Negative Elections in 401(K) Plans
(This Update Posted November 2000)
Many employers look for ways to increase participation among non-highly compensated employees ("NHCEs") in their 401(k) plans. One method which began to emerge in the 1980’s was the use of "negative elections" or "automatic enrollment." In 1998, in Revenue Ruling 98-30, the Internal Revenue Service ("IRS") approved an arrangement where each employee automatically participated in the salary deferral arrangement at some specified level. In the ruling, the deferral was set at 3% of compensation. The ruling required that the employee must be given notice of his right to receive the deferred amount in cash and also be given an opportunity to elect to receive cash rather than a contribution to the plan. In addition, an annual notice must be given outlining the current amount of deferral and the procedures to change the amount including the ability to stop all deferrals.
Two concerns which arise in the use of this method of increasing participation are potential increased fiduciary liability and state law issues. Many 401(k) plans permit participants to direct the investment of their accounts. Plan sponsors and other fiduciaries use ERISA section 404(c) to limit liability for imprudent investment choices made by the participant. In the negative election context, where a participant makes no deferral or investment election, an investment choice would have to be made for the participant in the form of a default fund. The act of choosing such a fund could place additional liability on the fiduciary responsible for that choice.
The second concern deals with state laws regulating the circumstances under which an employer may withhold funds from an employee’s wages. Some states require written consent from the employee before any withholding is permitted. The Department of Labor has indicated that these laws are preempted, but this is an issue that should be carefully examined.
With that as background, recent actions in this area may be examined. In February of this year, the IRS issued Revenue Ruling 2000-8 which amplified and superseded Revenue Ruling 98-30. The ruling makes it clear that a plan can apply negative elections to newly hired employees as in the prior ruling. It goes on to permit a plan to be amended to provide that not only newly hired employees but also current employees who are not deferring at the set level may be subject to withholding at the plan mandated level. For example, a plan could be amended to provide for an automatic deferral of 3%. All participants who were deferring below that level would have 3% withheld unless they elect otherwise. Of course, the earlier requirements of giving notice and providing an opportunity to elect out still apply.
Later this year, the IRS issued two rulings which expanded the permitted uses of negative elections. Revenue Ruling 2000-33 deals with a county which maintains a Section 457 eligible deferred compensation plan. The county wished to add an automatic deferral of 2% for all current and new employees not deferring at that level.
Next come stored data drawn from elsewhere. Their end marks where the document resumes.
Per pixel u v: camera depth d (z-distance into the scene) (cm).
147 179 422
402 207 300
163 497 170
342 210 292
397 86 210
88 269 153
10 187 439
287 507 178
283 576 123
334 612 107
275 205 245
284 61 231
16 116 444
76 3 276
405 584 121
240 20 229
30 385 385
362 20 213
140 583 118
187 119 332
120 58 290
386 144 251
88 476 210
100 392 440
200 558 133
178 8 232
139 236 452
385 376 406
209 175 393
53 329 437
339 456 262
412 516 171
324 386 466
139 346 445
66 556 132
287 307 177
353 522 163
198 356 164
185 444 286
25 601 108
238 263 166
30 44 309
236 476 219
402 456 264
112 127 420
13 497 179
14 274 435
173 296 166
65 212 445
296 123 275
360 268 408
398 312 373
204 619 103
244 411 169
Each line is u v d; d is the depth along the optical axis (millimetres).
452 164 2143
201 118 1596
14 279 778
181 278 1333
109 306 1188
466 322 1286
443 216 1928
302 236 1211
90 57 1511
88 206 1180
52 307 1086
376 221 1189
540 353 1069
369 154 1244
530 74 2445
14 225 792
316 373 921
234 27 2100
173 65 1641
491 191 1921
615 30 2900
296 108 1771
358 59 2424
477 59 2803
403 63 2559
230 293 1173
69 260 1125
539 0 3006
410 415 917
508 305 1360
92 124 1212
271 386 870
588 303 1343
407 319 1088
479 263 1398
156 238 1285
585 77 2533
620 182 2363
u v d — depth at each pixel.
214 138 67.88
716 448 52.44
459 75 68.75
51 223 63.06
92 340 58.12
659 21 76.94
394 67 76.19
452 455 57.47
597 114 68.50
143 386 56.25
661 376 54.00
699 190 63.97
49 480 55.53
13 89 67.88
The ruling found that such an arrangement would not cause the plan to fail to qualify under Section 457. In much the same way, Revenue Ruling 2000-35 applies the concept to Section 403(b) tax sheltered annuity plans. Contributions made under a negative election scenario will not fail to be considered as being made under a salary reduction agreement. These rulings permit governmental units and certain non-profit entities to use the automatic method of deferral.
In a final expansion and expression of approval of this concept, the IRS issued Announcement 2000-60. That announcement reminded prototype plan sponsors and employers who adopt prototype plans that those plans may provide for the use of negative elections or automatic enrollment. This clearly indicates that the use of this concept has been fully accepted by the IRS.
The use of negative elections is an effort to increase participation in 401(k) plans. It is a now accepted method and some surveys have indicated that there is a significant increase in overall participation in plans which utilize this technique.